On optimising risk exposures with trend-following strategies in currency overlay portfolios

2016-11-17T16:27:46Z (GMT) by Kai-Hong Tee
This paper proposed an optimisation mechanism in the currency overlay portfolios construction process, an area that has not been explored in the literature that tend to focus on pre-determined fixed weights, such as the trading volume of currencies from the survey of the Bank for International Settlement, to construct overlay portfolios and may not always be optimal. This paper optimises the portfolio using the Cholesky Decomposition-based multivariate TVC (Time varying correlation)-GARCH and CC (Constant correlation) GARCH models as allocation schemes, with underlying currencies’ returns originated from a moving average-based trend following single FX strategy in a certain hedging criterion. This paper includes a FX strategy based on the equally weighted (average) of the three different single moving average days to determine hedging needs underlying the hedging criterion.

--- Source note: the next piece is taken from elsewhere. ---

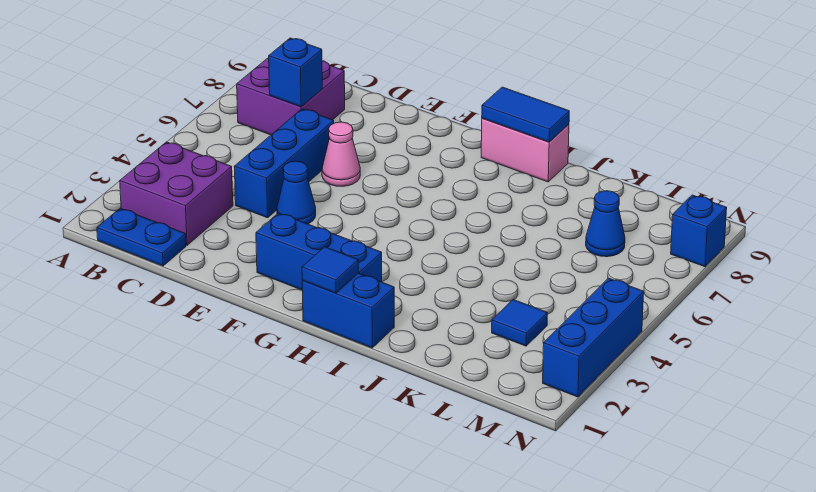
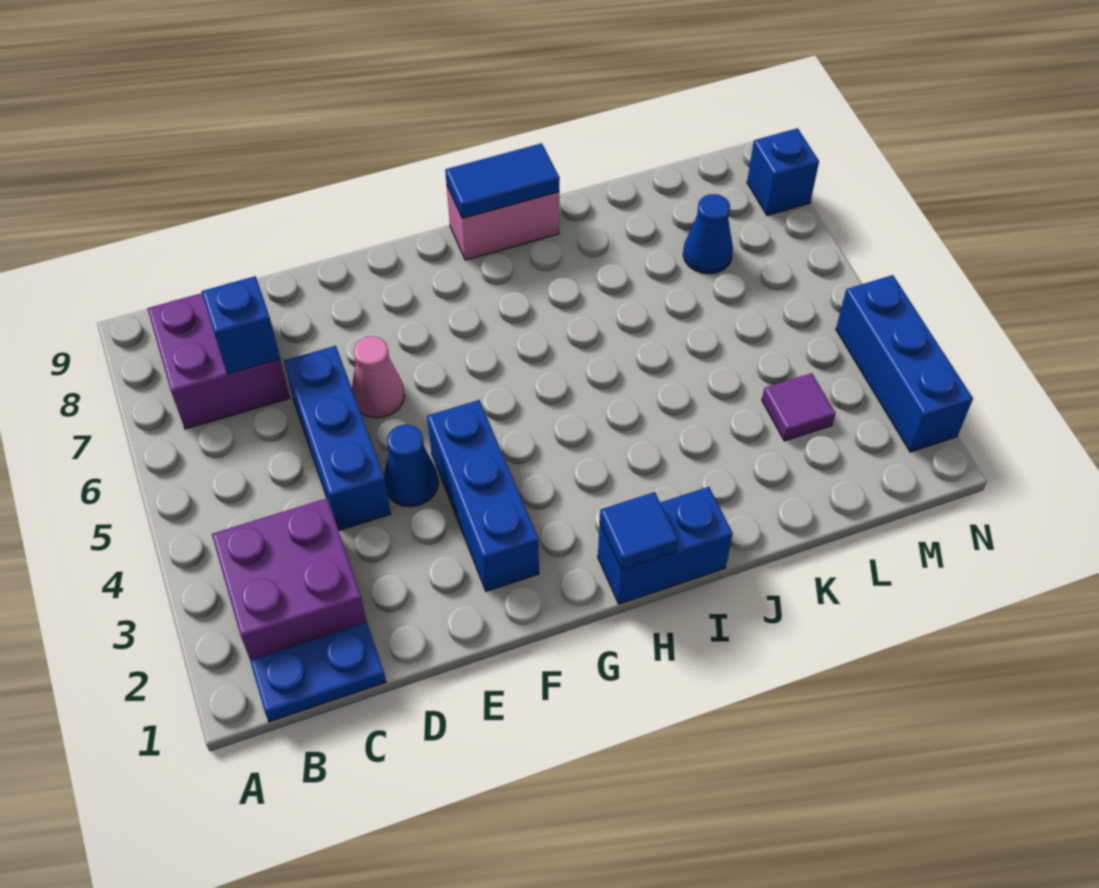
blue 1x3 brick [256,213,382,290] -> blue 1x3 brick turned to [427,400,539,591]
blue 1x1 tile [492,300,547,346] -> purple 1x1 tile [762,373,835,441]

The paper uses the returns of the strategies of EW (equally weighted)-TFX and TFX to construct the optimal currencies overlay portfolios. The findings reveal the EW-TFX portfolios with the TVC-GARCH scheme have the best risk-adjusted portfolio returns. There are some evidences on the significant differences of the portfolios' returns of the EW-TFX overlay portfolios with other currencies portfolios, hence supporting the outperformance. The findings also support existing evidence in the literature.